Strengths: + The idea of learning robust features in an unsupervised setting is novel and unexplored. + The proposed approach is simple and easy to understand

Weaknesses: Although I find Sections 1-3 nicely written and easy to follow, I have many issues with the experimental section. There are way too much information (and way too less description). I found Table 1 almost impossible to parse, even going through it multiple times. Much of the experimental setup is not really described either. - How was the the proposed method compared to supervised adversarial training [9,2] on the linear evaluation setting? Do the supervised methods are trained, then the CNN features frozen, then a new linear layer trained on the top of it? - I find the actual task of linear evaluation for adversarial training not very well motivated. The fact of evaluating self-supervised/unsupervised features with a linear probing makes (a bit) of sense, since we want to see how good the learning of features are. However, in the case of feature robustness (which is about the performance of features in a particular task) does not make sense, I dont understand why one would be interested in linear evaluation. I feel like the finetuning scenario makes much more sense -- and unfortunately, only a small part of experiments deal with it. - There are way too much training details missing in the paper. For example, what kind of data augmentation were used on the contrastive learning part? How comes SimCLR works only assuming a batch size of 256 (and therefore a very small number of negative samples at each iteration)? SimCLR require a very large batch size (order of thousands) to make it work. - It is not clear to me why is it necessary to consider both t'(x) and t'(x)^{adv} as positive samples in RoCL. Why the two positive samples instead of just the the adversarial pertubation? Some ablation studies explaining some model choices would be also helpful.

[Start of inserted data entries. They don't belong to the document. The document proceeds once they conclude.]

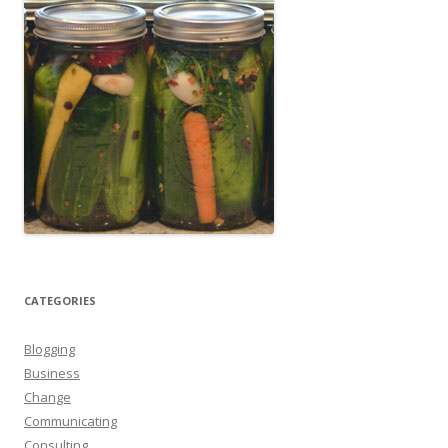
CATEGORIES
Blogging
Business
Change
Communicating
Consulting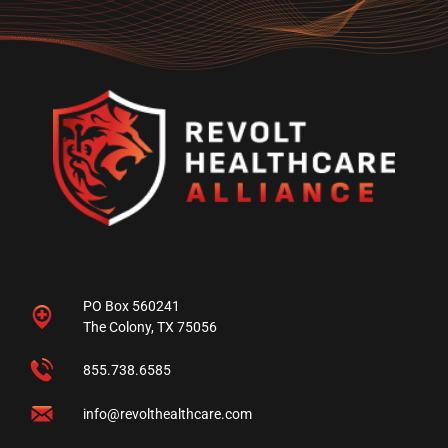
PO Box 560241
The Colony, TX 75056
855.738.6585
info@revolthealthcare.com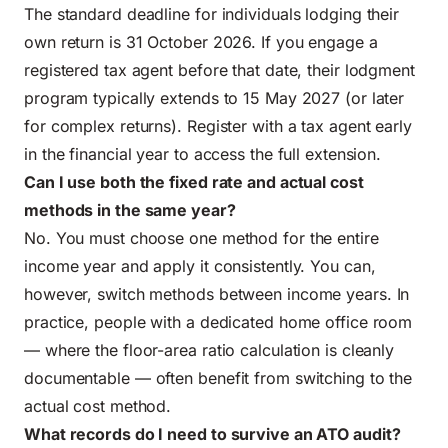
The standard deadline for individuals lodging their
own return is 31 October 2026. If you engage a
registered tax agent before that date, their lodgment
program typically extends to 15 May 2027 (or later
for complex returns). Register with a tax agent early
in the financial year to access the full extension.
Can I use both the fixed rate and actual cost
methods in the same year?
No. You must choose one method for the entire
income year and apply it consistently. You can,
however, switch methods between income years. In
practice, people with a dedicated home office room
— where the floor-area ratio calculation is cleanly
documentable — often benefit from switching to the
actual cost method.
What records do I need to survive an ATO audit?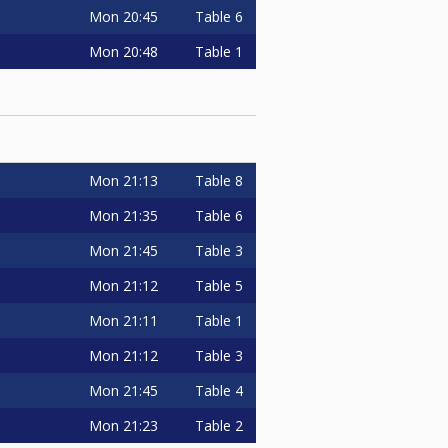
Mon
20:45
Table 6
Mon
20:48
Table 1
Mon
21:13
Table 8
Mon
21:35
Table 6
Mon
21:45
Table 3
Mon
21:12
Table 5
Mon
21:11
Table 1
Mon
21:12
Table 3
Mon
21:45
Table 4
Mon
21:23
Table 2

Correctness: - As mentioned above, the algorithmic description of the model seems correct, but there are too much missing information on the experimental section to actually judge its correctness. - The transfer learning studied (CIFAR-10 to CIFAR-100 or vice-versa) might not be the best example of TL, given the task is the same (classification, albeit different number of categories) and the data distribution is still fairly similar.

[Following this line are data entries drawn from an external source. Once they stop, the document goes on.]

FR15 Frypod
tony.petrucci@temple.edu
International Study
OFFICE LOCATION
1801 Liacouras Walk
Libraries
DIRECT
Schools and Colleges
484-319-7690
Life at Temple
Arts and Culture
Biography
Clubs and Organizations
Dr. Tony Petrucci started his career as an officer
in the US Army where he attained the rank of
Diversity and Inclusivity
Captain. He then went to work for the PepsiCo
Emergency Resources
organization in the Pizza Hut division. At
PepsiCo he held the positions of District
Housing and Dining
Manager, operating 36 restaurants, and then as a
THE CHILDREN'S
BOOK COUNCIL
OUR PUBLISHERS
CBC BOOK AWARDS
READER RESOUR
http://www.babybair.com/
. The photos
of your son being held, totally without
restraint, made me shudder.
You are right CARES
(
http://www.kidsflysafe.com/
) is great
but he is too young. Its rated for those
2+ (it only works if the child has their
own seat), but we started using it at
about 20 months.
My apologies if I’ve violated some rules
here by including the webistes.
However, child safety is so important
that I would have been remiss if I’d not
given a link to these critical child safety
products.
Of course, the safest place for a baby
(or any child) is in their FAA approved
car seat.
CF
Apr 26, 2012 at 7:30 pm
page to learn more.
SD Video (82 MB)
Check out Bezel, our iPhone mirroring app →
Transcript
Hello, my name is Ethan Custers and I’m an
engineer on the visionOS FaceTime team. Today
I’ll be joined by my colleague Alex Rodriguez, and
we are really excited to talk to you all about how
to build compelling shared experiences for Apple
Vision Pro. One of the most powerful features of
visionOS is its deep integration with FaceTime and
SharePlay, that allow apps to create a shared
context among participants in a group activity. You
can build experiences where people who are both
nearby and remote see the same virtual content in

Clarity: Section1-3 are well written and clear, but I find Section 4 (experiments) not clear at all. There are a lot of missing experimental details (a little bit is described on supp material, but still much is missing).

Relation to Prior Work: Yes.

Reproducibility: No

Additional Feedback: ============== Post-rebuttal comments ============== After seeing the other reviewers' comments and the authors' rebuttal, I decided to upgrade my score to 6. The author answered most of my concerns, but I still find that experimental section could be improved (in particular the clarity and the TL experiments). I would strongly recommend the authors to update the manuscript with the reviewers concerns.